OBJECTIVES: This study prospectively assessed the effects of occupational physical activity on atherosclerosis progression. METHODS: This population-based prospective study of ultrasonographically assessed carotid intima media thickness (IMT) used repeated measures of occupational physical activity during baseline, 4-year, and 11-year examinations of 612 Finnish men 42-60 years of age at baseline. The association between five measures of energy expenditure and the 11-year change in maximum IMT was evaluated in regression models adjusting for 21 potential confounders, including biological factors, leisure-time physical activity, smoking, socioeconomic status, psychosocial job factors, and baseline health status.
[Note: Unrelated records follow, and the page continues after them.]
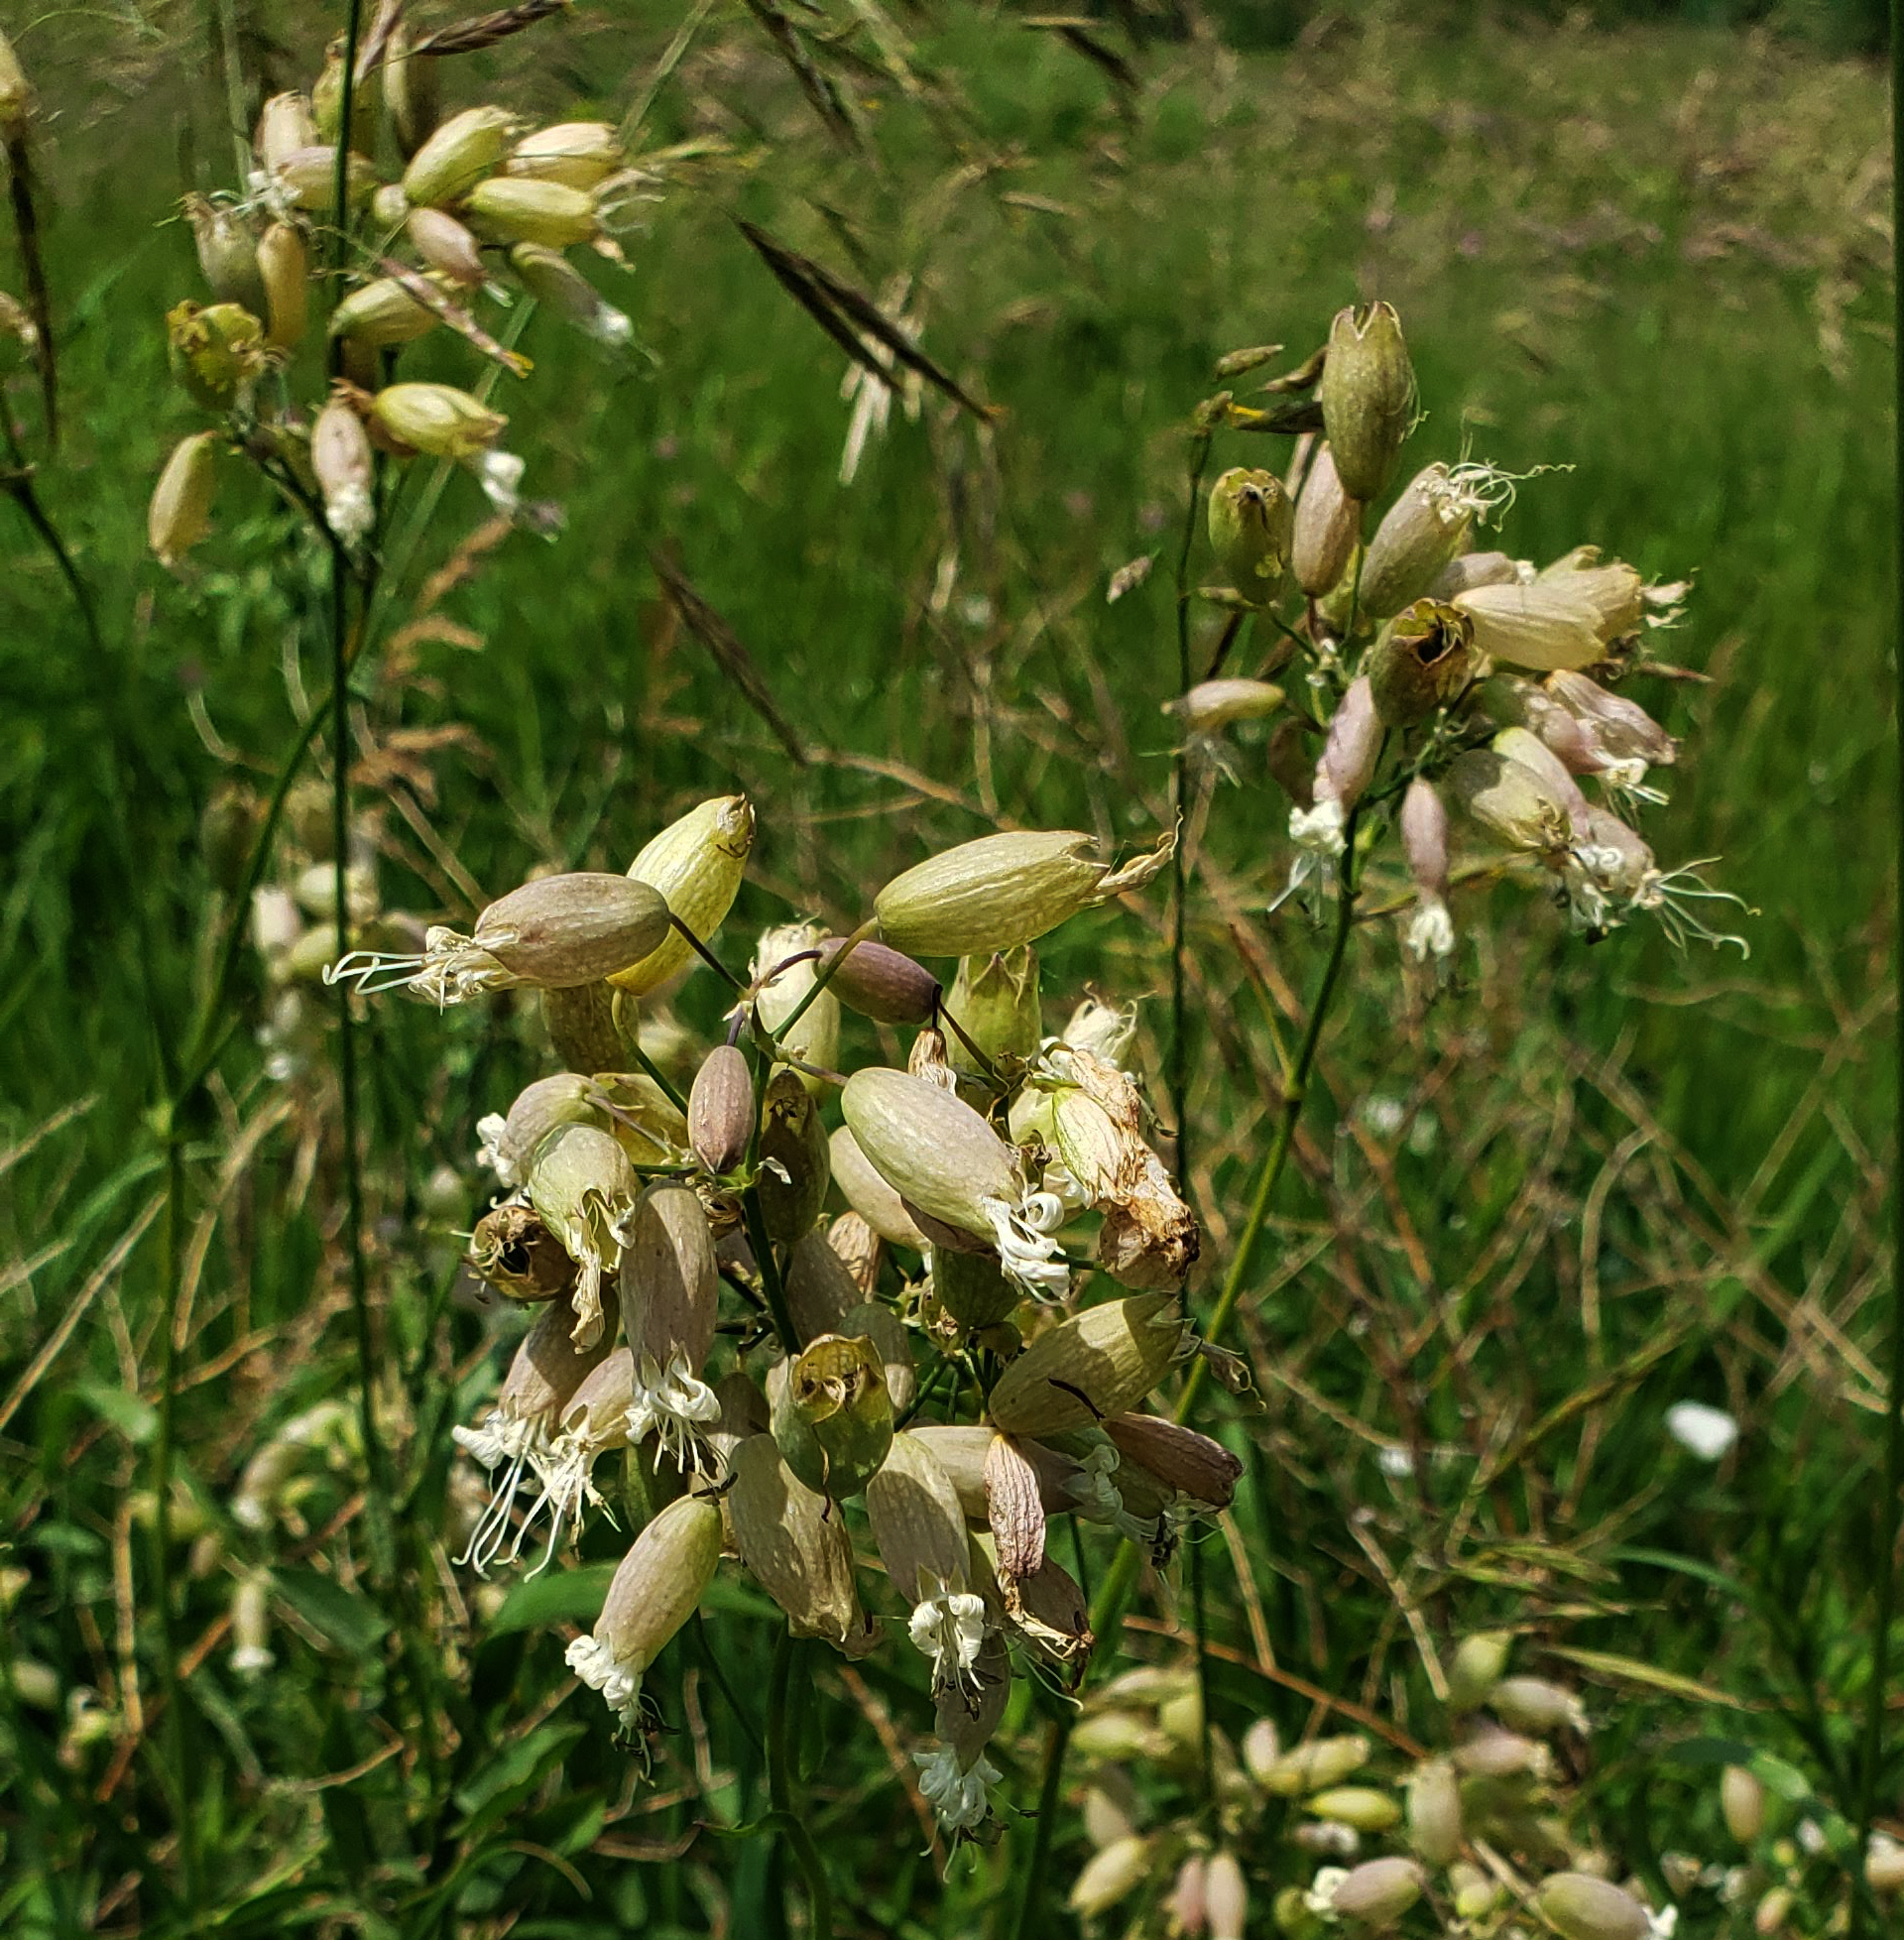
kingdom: Plantae
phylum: Tracheophyta
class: Magnoliopsida
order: Caryophyllales
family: Caryophyllaceae
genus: Silene
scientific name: Silene vulgaris
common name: Bladder campion
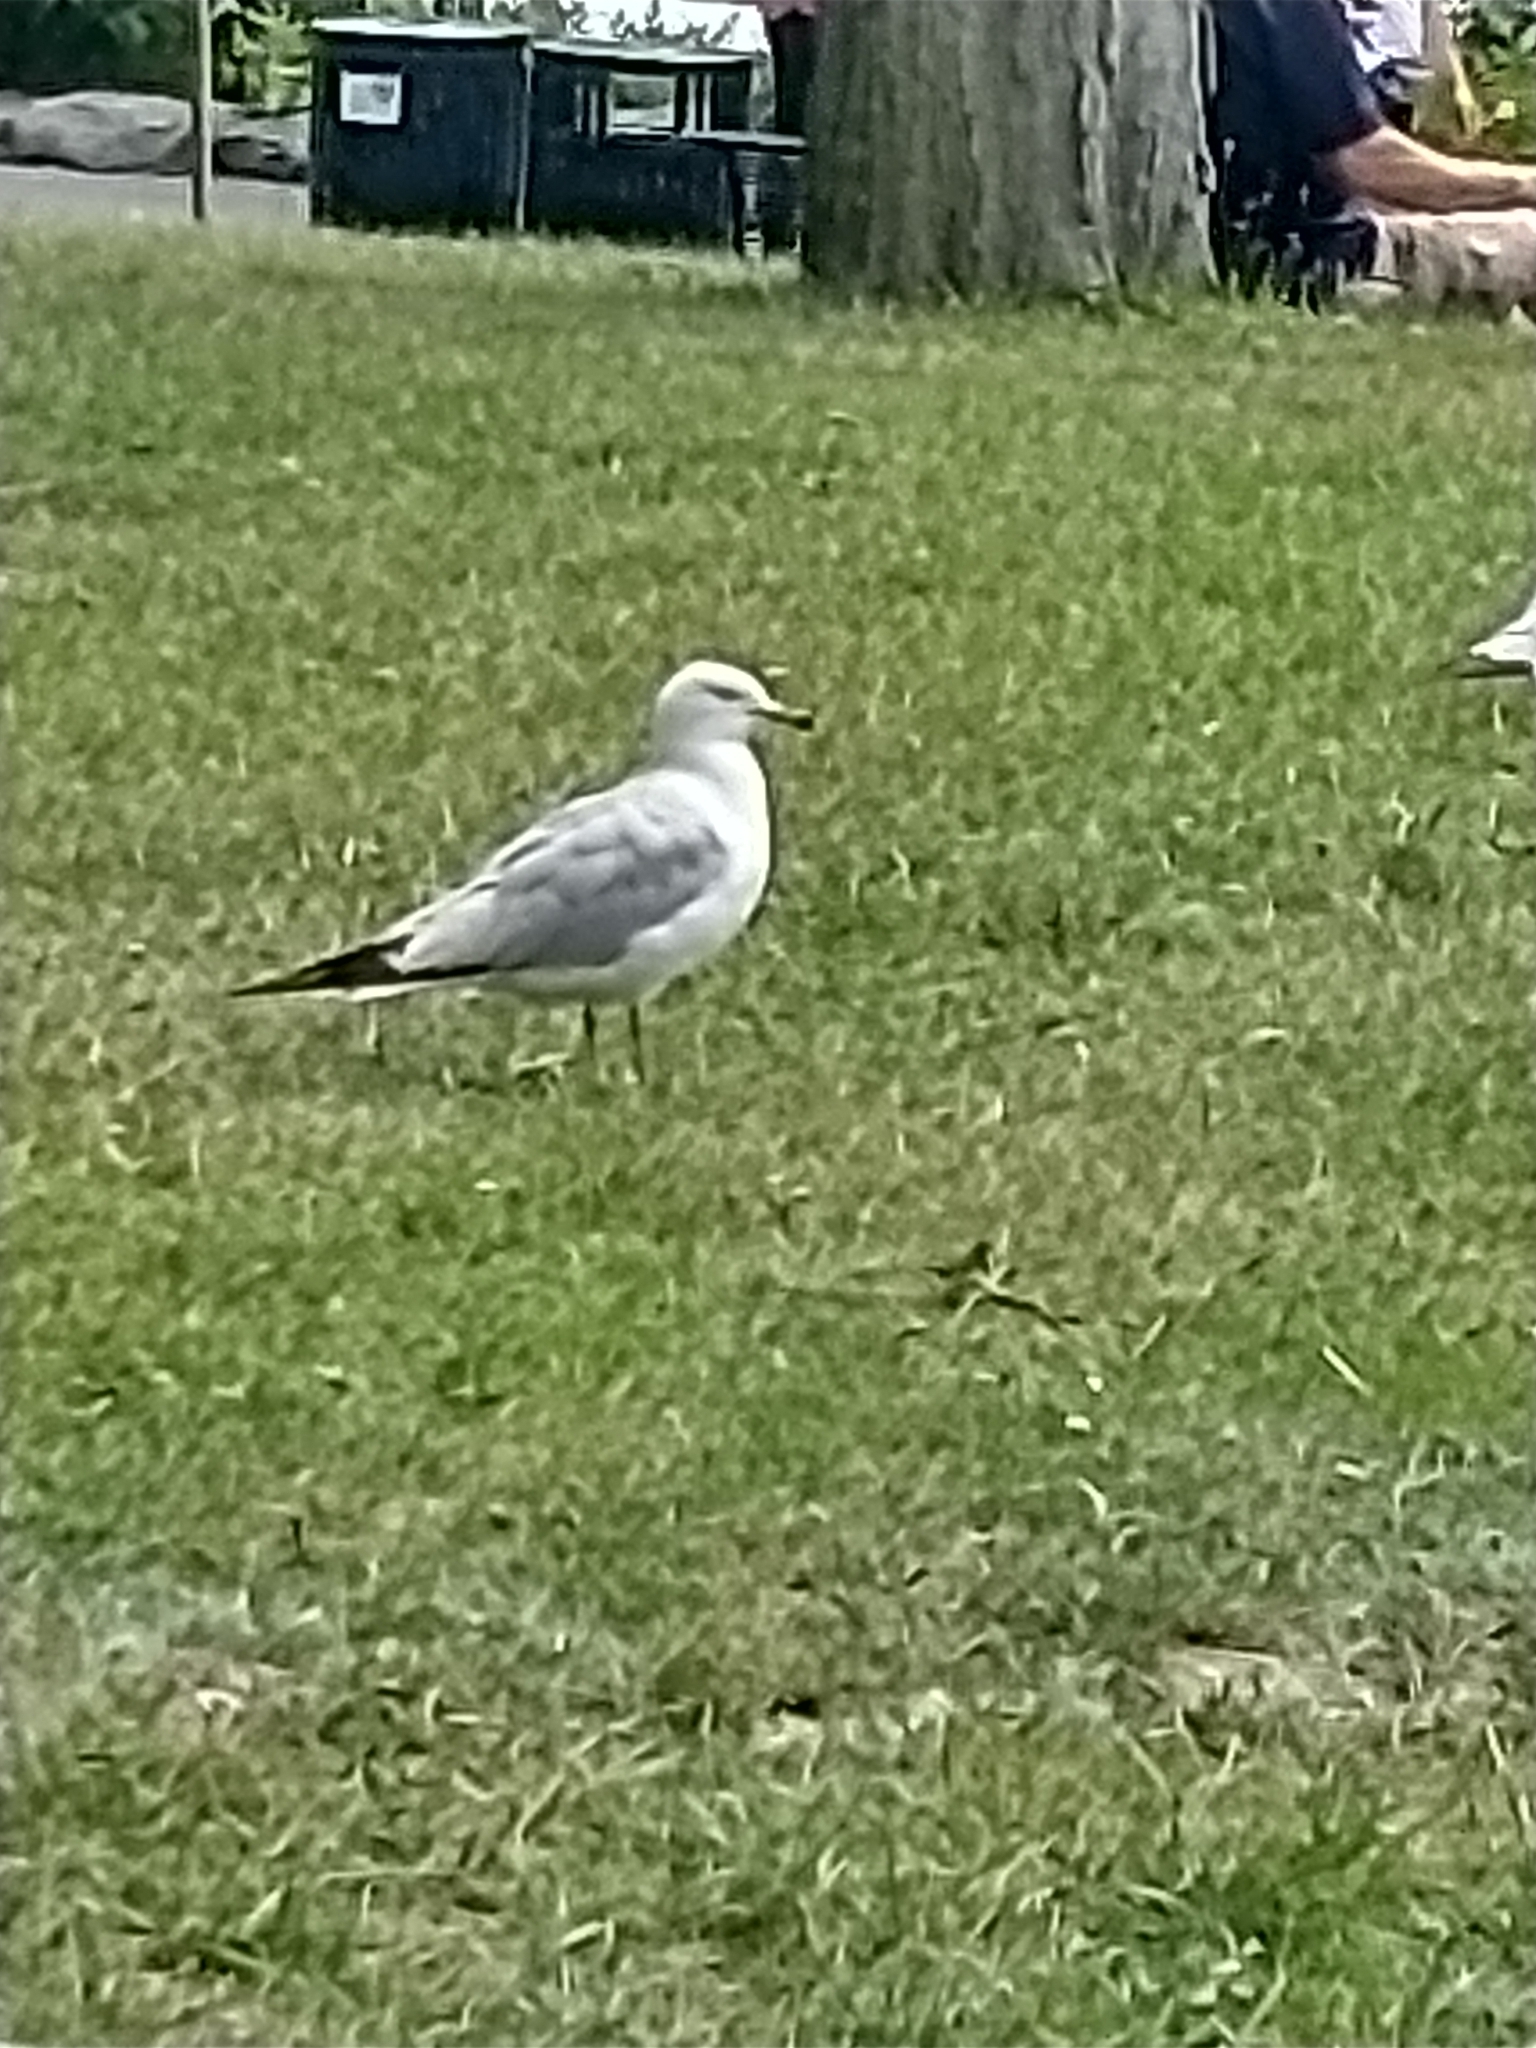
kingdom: Animalia
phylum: Chordata
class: Aves
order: Charadriiformes
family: Laridae
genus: Larus
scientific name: Larus delawarensis
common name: Ring-billed gull
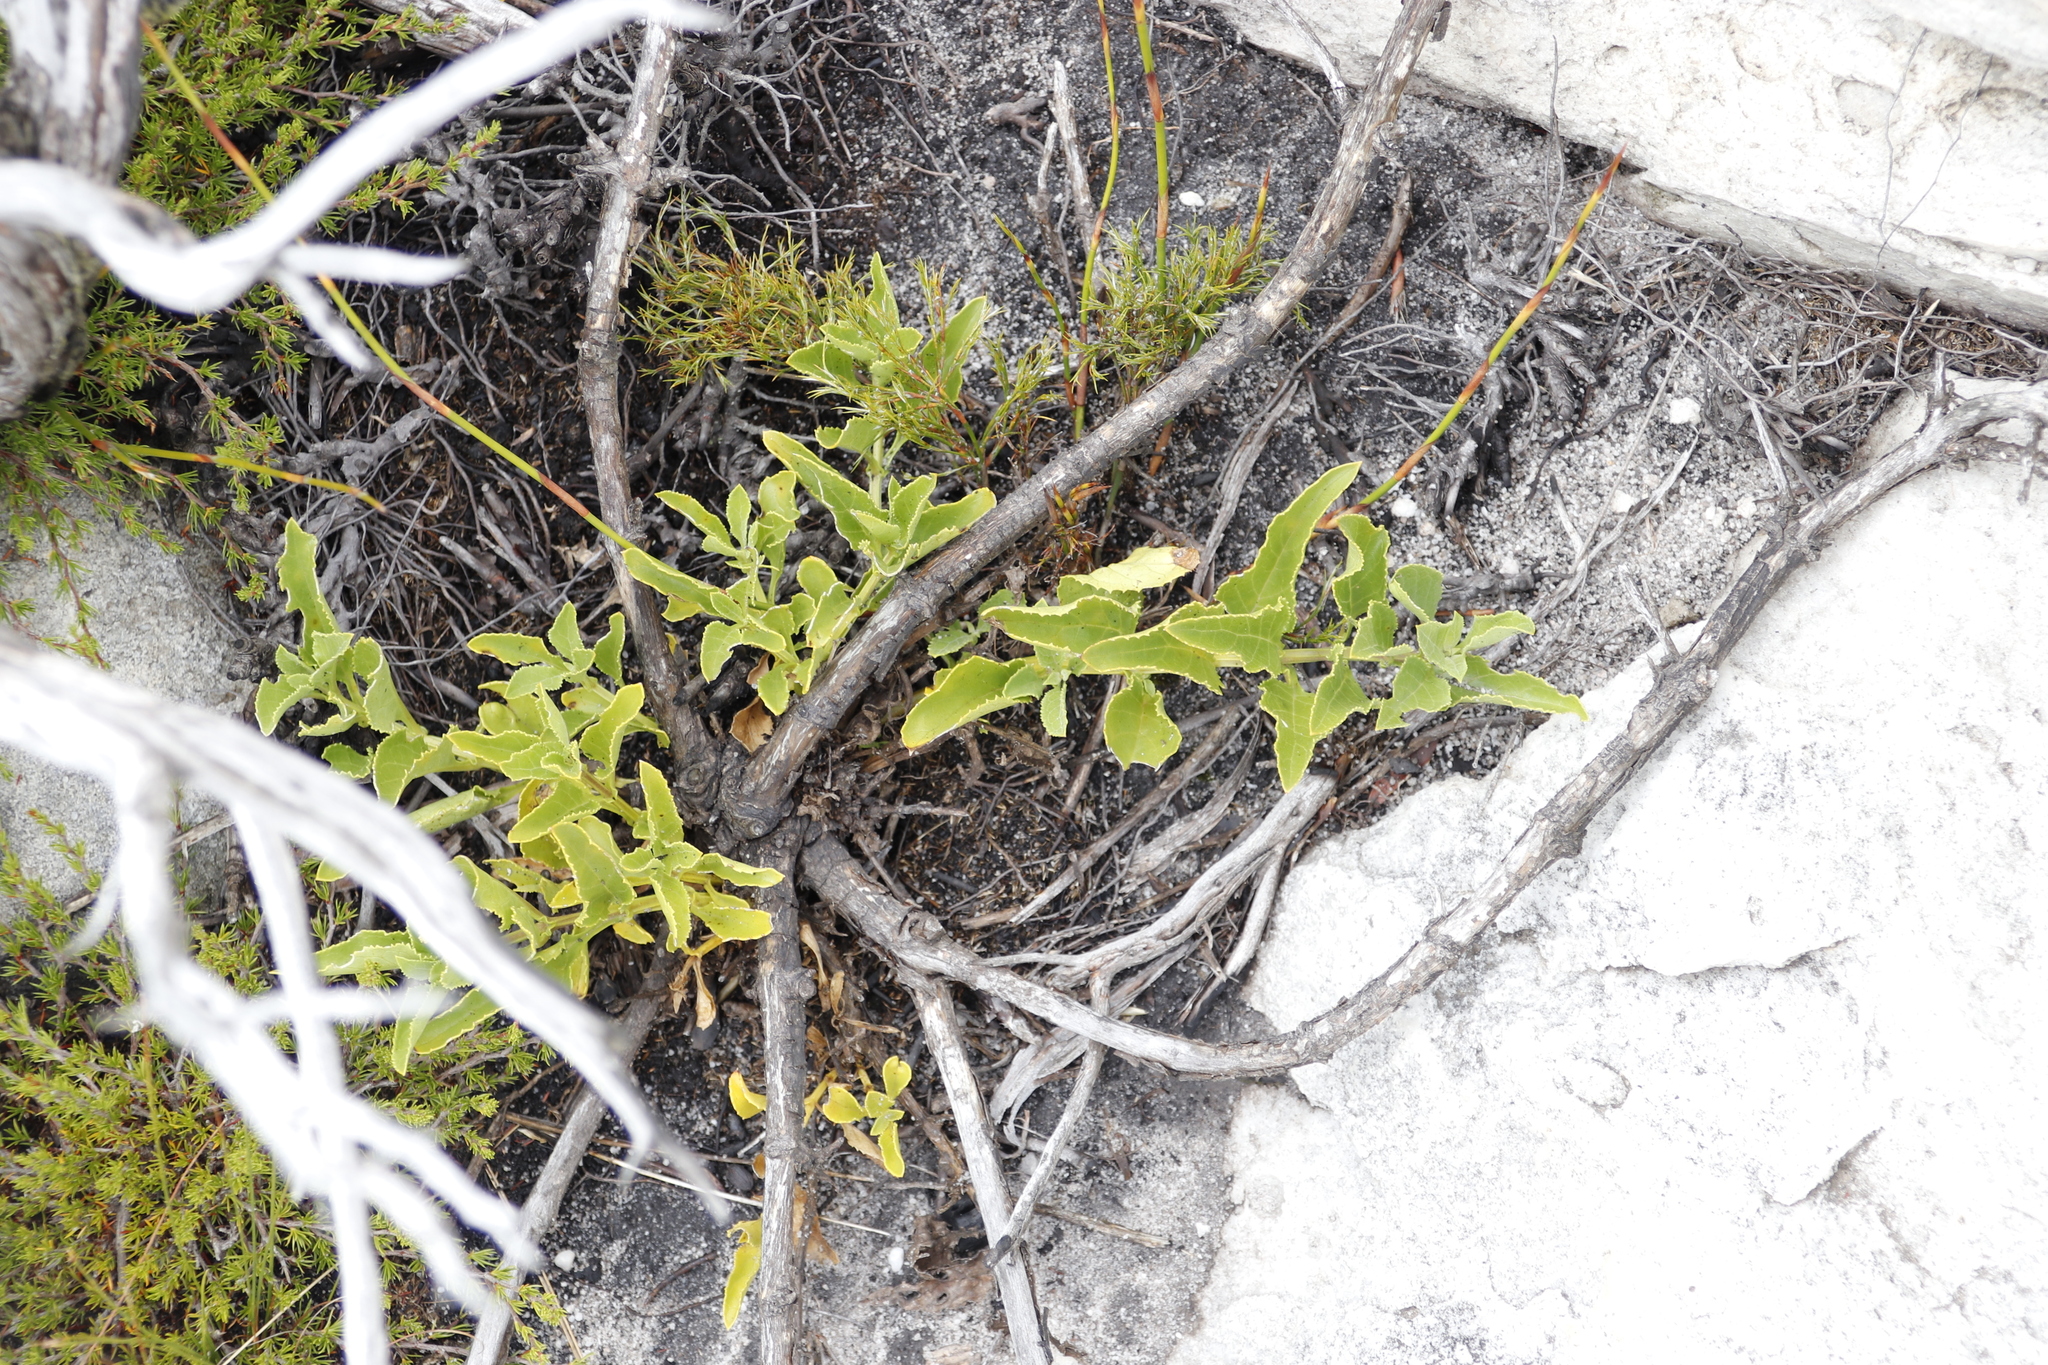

RESULTS: At baseline, 31% of all the men and 51% of those with ischemic heart disease (IHD) exceeded the recommended maximum levels of relative aerobic strain. All five measures of energy expenditure were significantly associated with adjusted 11-year IMT change. Significant interactions were found between IHD and several measures of energy expenditure. Maximum relative aerobic strain resulted in a 90% increase in IMT among the men with IHD compared with a 46% increase among those without IHD. The men with preexisting carotid stenosis also had higher rates of IMT progression than the men without this condition. CONCLUSIONS: This study shows that high energy expenditures at work are associated with an accelerated progression of atherosclerosis even after control for virtually all known cardiovascular risk factors, especially among older workers and workers with preexisting IHD or carotid artery stenosis. The findings support the hemodynamic theory of atherosclerosis and have important implications for workplace surveillance and disease prevention.